3.     Start up ARP/wARP Classic in "automated model building starting from experimental phases" mode. Select the MTZ file from Parrot. To start from the Parrot map, select "Use a different (pre-weighted) Fobs for initial map calculation" under the ARP/wARP flow parameters folder, then set FBEST=parrot.F_phi.F, PHIB=parrot.F_phi.phi and FOM=Unassigned. Select the sequence file, and note there are 129 residues in lysozyme. To save time, do 3 cycles of autobuilding instead of 10.

4.     Now add the S-SAD phase information. Bring up the GUI for Phaser SAD pipeline in the Automated Search & Phasing section of the Experimental Phasing module

5.     All the yellow boxes need to be filled in.

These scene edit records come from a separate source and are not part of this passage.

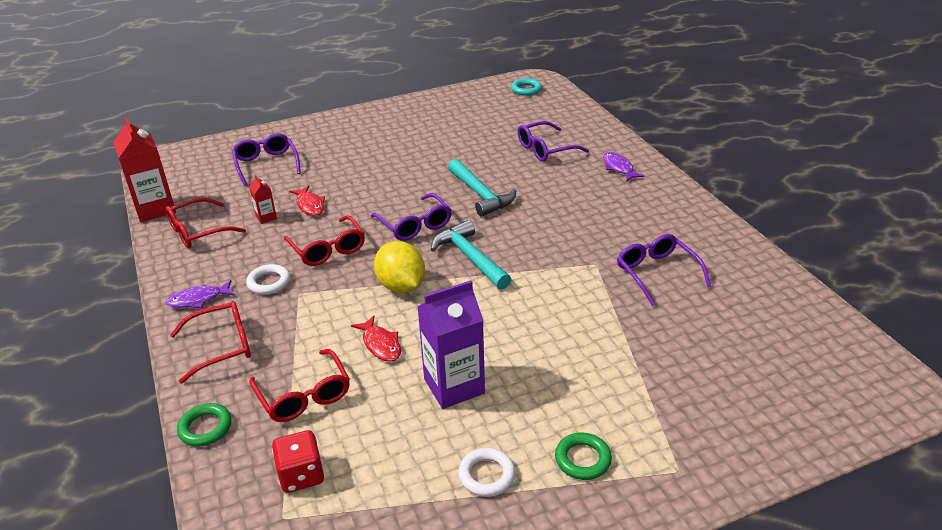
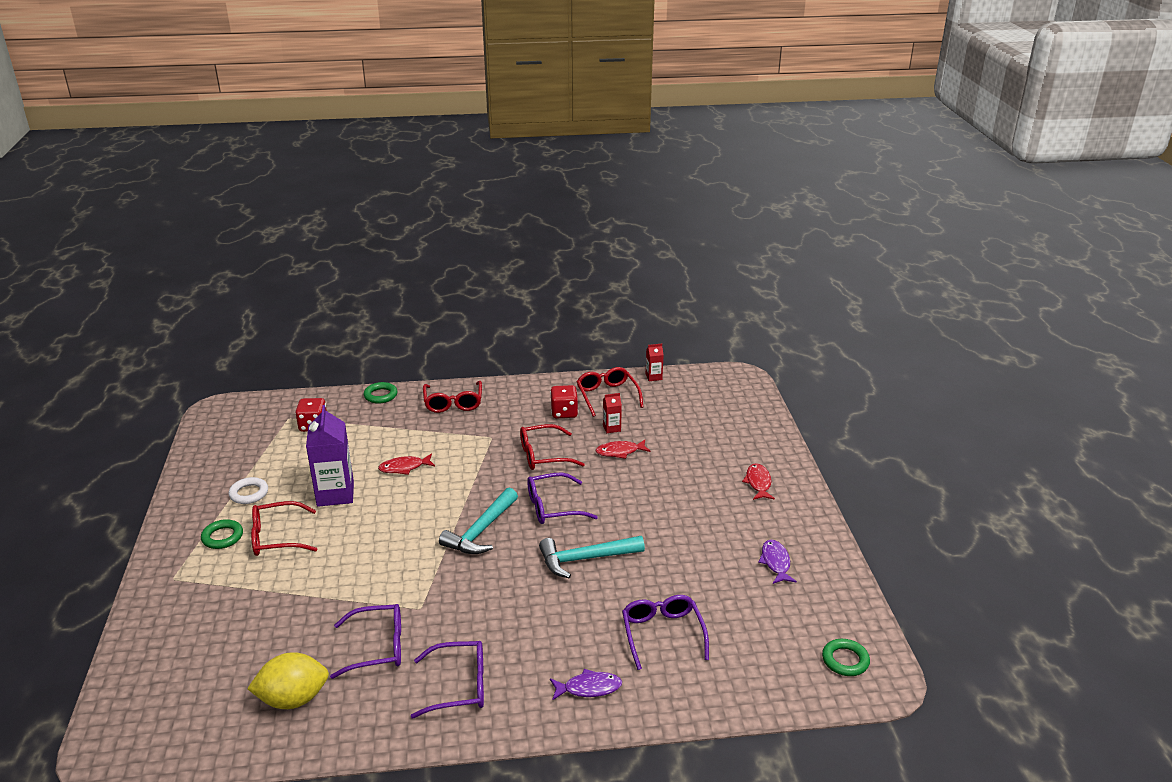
camera: 105 degrees right, 5 degrees down
(155, 209) = (653, 377): red carton -> red carton, size x0.47
(198, 299) = (514, 394): purple fish -> purple fish (775, 562)
(238, 253) = (564, 413): none -> red dice
(266, 164) = (708, 433): purple glasses -> purple glasses (459, 686)
(269, 282) = (514, 425): white ring -> none
(304, 395) = (379, 431): red glasses -> red glasses (277, 537)
(341, 134) = (758, 483): none -> red fish
(401, 286) = (467, 487): yellow lemon -> yellow lemon (293, 699)
(470, 258) = (481, 531): turquoise hammer -> turquoise hammer turned 135 degrees clockwise
(526, 89) = (845, 660): turquoise ring -> green ring

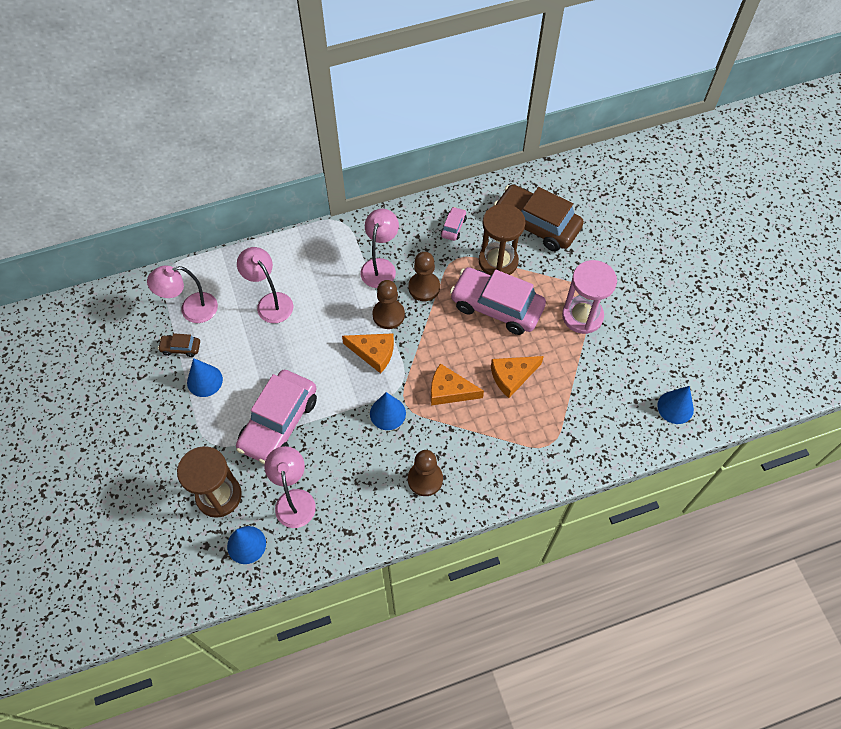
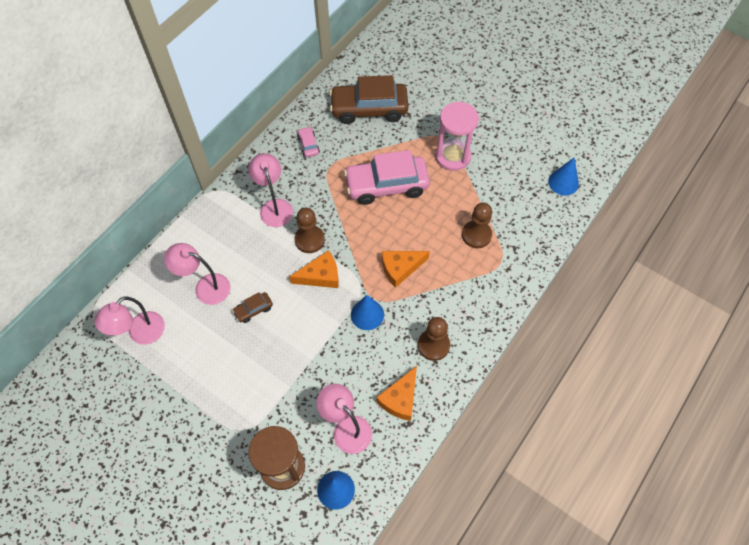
camera: 35 degrees left, 0 degrees up
(181, 348) = (155, 370): brown car -> brown car (253, 309)
(204, 380) = (198, 384): blue cone -> none
(279, 423) = (287, 377): pink car -> none
(424, 287) = (321, 203): brown pawn -> brown pawn (476, 235)
(498, 261) = (362, 151): brown hourglass -> none
(512, 376) = (437, 229): orange cheese -> orange cheese (400, 399)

      Set "Mode for experimental phasing" to SAD with molecular replacement partial structure.

      Uncheck the Parrot and Buccaneer steps of the pipeline (to allow control for better comparison with the MR model alone).

      Set LLG-map calculation atom type to S.

      Under the "Define atoms" heading, set "Partial structure" to the molecular replacement solution (output PDB-file) you have obtained in step 1.

6.     Run Phaser after you entered all the information.

7.     Solvent flatten with Parrot using a similar protocol to step 2. However, you should *not* choose "Use PHI/FOM instead of HL coefficients". Choose the HLanomA/B/C/D coefficients because these describe the phase information obtained only from the anomalous scattering information and not from the molecular replacement model; using HLA/B/C/D would include the model phase information, which would bias maps from subsequent cycles of phase improvement to look like the model.

8.     Run ARP/wARP using a similar protocol as in step 3, except you should open the Refmac parameters folder and choose the option to include HL phase restraints. In the MTZ data section, choose the HLanomA/B/C/D coefficients.

9.     How many anomalous scatterers has Phaser found? Check them against the model and guess what they may be! Why is it not important to specify the exact element type in this case?

10. If you did not know the correct space group (from the MR step), would you have to run Phaser SAD-phasing twice?

11. Compare the two ARP/wARP runs! Which one has built more residues?